Contents
- Description
- Combine or distinguish arrays with the same identifier
- Translate or match gene identifiers
- Compute averages
Related Help Documents
- Data Repository: Description of and instructions for your repository for data and analyses.
- File Formats: Information about preclustering (.pcl), clustered data table (.cdt), gene tree (.gtr) and array tree (.atr) files generated in the process of clustering data.
The PCL merge tool allows you to combine PCL files. You may upload one or two files from your desktop computer, and/or select one or more PCL deposits from your repository. This process may be useful for co-clustering your data with data from another source, for adding rows of clinical values to gene expression data, etc. When the merging process is complete, you may download the new file, enter it into your repository, or cluster it.
Combine or distinguish arrays with the same identifier
You must choose what to do with columns (experiments) in different files but with the same identifier: merge them, averaging values for any rows (genes) in common between them; or make them distinct, by appending the name of the file from which they came. Merging columns is a convenient way to combine data if you have hyrbridized a single sample to two or more microarrays comprising a single "chip set," e.g., Affymetrix HG-U133A and HG-U133B arrays. Note that in this application you would likely have to edit at least one of the files by hand, in order to make the column headers (array identifiers) the same for the two arrays in each chip set. Note also that two columns with the same identifier in a single file will always be merged, whether or not you select the merge option.

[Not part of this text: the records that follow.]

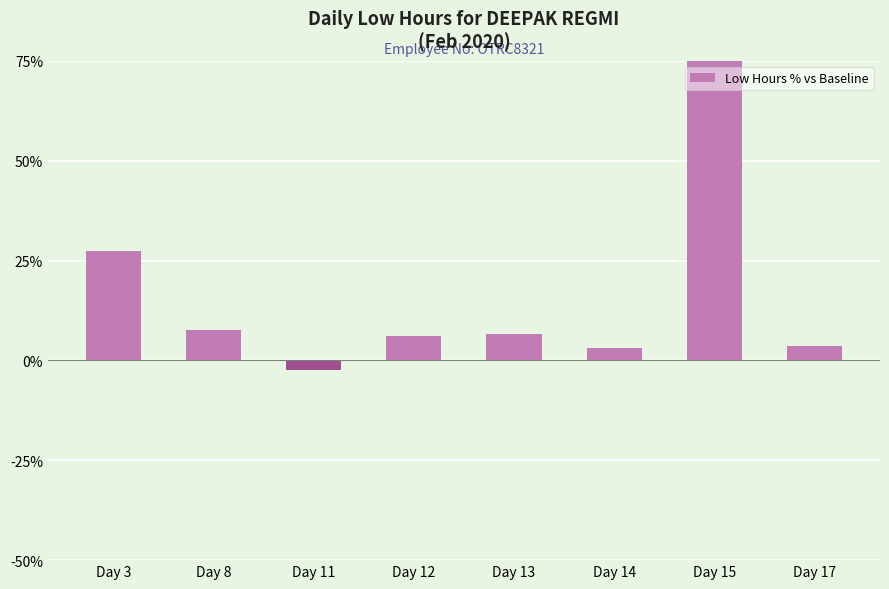

How many distinct data groups are displayed?

1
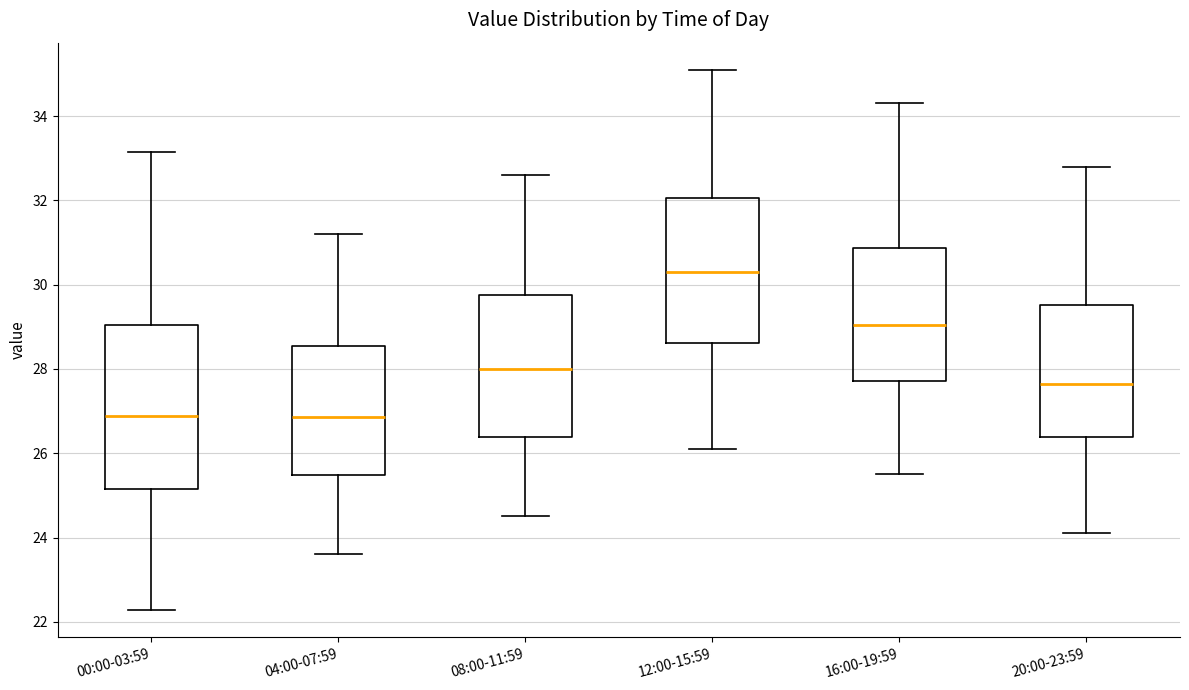

Which box has the highest median line?

12:00-15:59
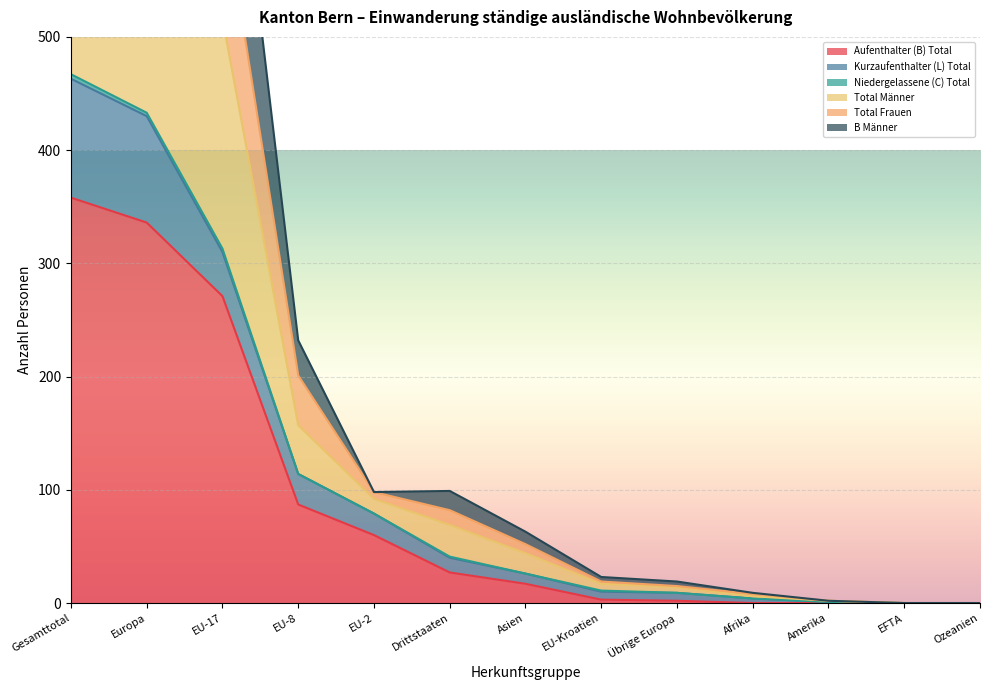

Is the value of Aufenthalter (B) Total at EFTA greater than the value of Total Frauen at EU-17?

No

Translate or match gene identifiers
You may optionally provide a "translation file" to match up different row identifiers (UID's or gene names) in the various files. For example, if you are combining data from spotted cDNA arrays and Affymetrix GeneChipstm, you might want to translate the Affymetrix probe set names into the nearest equivalent clone ID, or translate both into their corresponding UniGene clusters. To do this, you may upload a tab-delimited text file in the following format:
Column | Contents |
---|---|
1 | Final desired identifier (Hs.408312) |
2 | Final desired annotation (TP53) |
3 and onward | Identifiers to be translated to the final desired
identifier (one per column) (IMAGE:1208978, IMAGE:1508462, ...) |
Finally, you must select the method, mean or median, by which values will be averaged after merging and translation (if any). For example, if two columns are merged, and each contains three rows that are translated to the same final identifier, six values must be averaged to obtain the final value. Either the mean or median will be calculated, according to your selection. Note that each identifier will appear only once in the final file, with averaging as required to produce this result.
Gene and experiment weights will also will be averaged by the method selected.